Document segment -
--- START ---

Understood. Just one follow-up. While we understand that, you know, it's pretty competitive and you don't want to chase or buy growth. You know, given that there are multiple players, some of them are larger, who are quite aggressive. There are some newer guys who are becoming more aggressive. In that regard, if you were to sort of cede some market share and for hypothetically, if this competitive intensity sort of remains say for another three, six, nine months, isn't there a risk that some of your users who are sort of maybe experimenting there to other platforms will basically then permanently shift and hence to regain them will become more expensive later on?
Ultimately, as we've talked about, I think the biggest thing for us to be solved is the proposition, and that is the only structural way to keep users engaged and sticky. We will have to go out now and again, there are, as you mentioned, there are multiple players in the category, and it is not clear when anyone will make a choice saying, "I'm not going to play this anymore." We want to start building already with the clarity that some of them may also just be forever value-focused players. To play that game that we don't have any right to win does not strike us as rude.
If we were indeed like a value-focused platform, then we would say, "Okay, let's embrace this and go and try to win in this specific part of the market." If that is not our stated strategy, then I don't think we can go and win that match. For us, we are very certain that working on our proposition is the only durable answer for the long-term growth.
Just a quick question. There was an improvement in NOV to GOV in Quick Commerce this quarter. How much was this related to you sort of reducing your discounting and how much was it just some mix because of seasonality?
Yeah. One of the, you know, factors was that we stopped the NOV experiment sometime around the third week of January. That gain came through. Roughly, you know, half of the gains came through because we stopped the NOV experiment. The other one is more structural, where we've been able to, you know, offer lesser incentives to our customers and still, you know, on a sequential, you know, basis grow faster.
Understood. Thank you.
Thank you. Next question is from the line of Abhisek Banerjee from ICICI Securities. Please go ahead.
Yeah. Thank you for the opportunity. Couple of quick questions from me. First one is, we had, you know, we had a guidance that we will break even at the EBITDA level in four quarters from contribution breakeven. Does that still hold? One more thing is, in this quarter, you have spoken about, you know, the contribution margin for the month of March. Now, when we say contribution breakeven, we do mean for the full quarter, right?
On the first question, Abhisek, I think, we have, you know, carefully decided not to, you know, speculate on when EBITDA profitability will come through. As we have rightly said that having achieved the scale that we have, it's also good to harness, you know, a larger share of the growth that is going to come through. Again, what is the right kind of growth, right? That's where we will continue to invest in. I think EBITDA, you know, profitability will be a choice that will be made at a later point in time. Again, depending on how the market forces play out. On the second question, yes, you're right, this is for the entire quarter and not just on an exit basis.

--- END ---

The data -
--- START ---

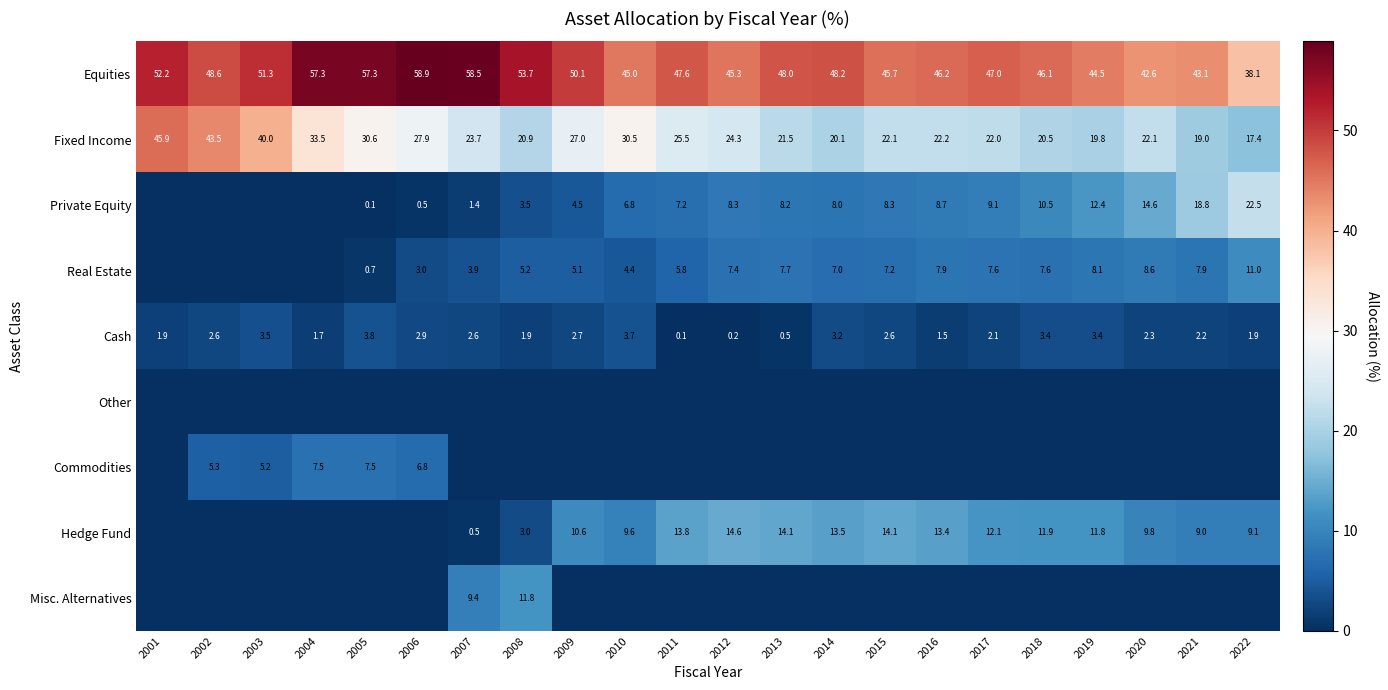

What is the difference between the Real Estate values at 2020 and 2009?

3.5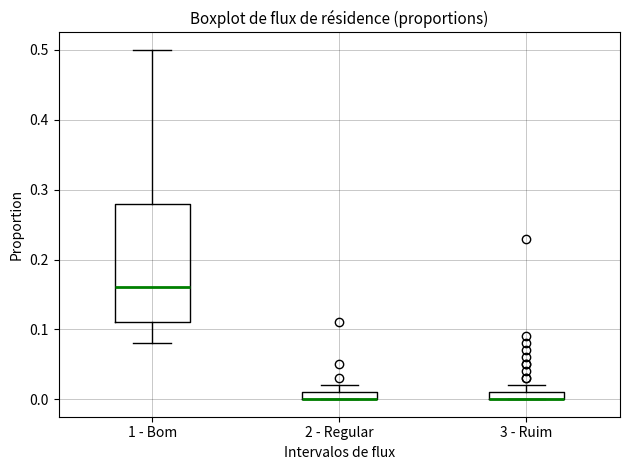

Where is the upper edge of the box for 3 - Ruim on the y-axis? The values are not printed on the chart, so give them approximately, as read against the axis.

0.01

--- END ---

In the earnings call excerpt, roughly when was the NOV experiment stopped?

Around the third week of January.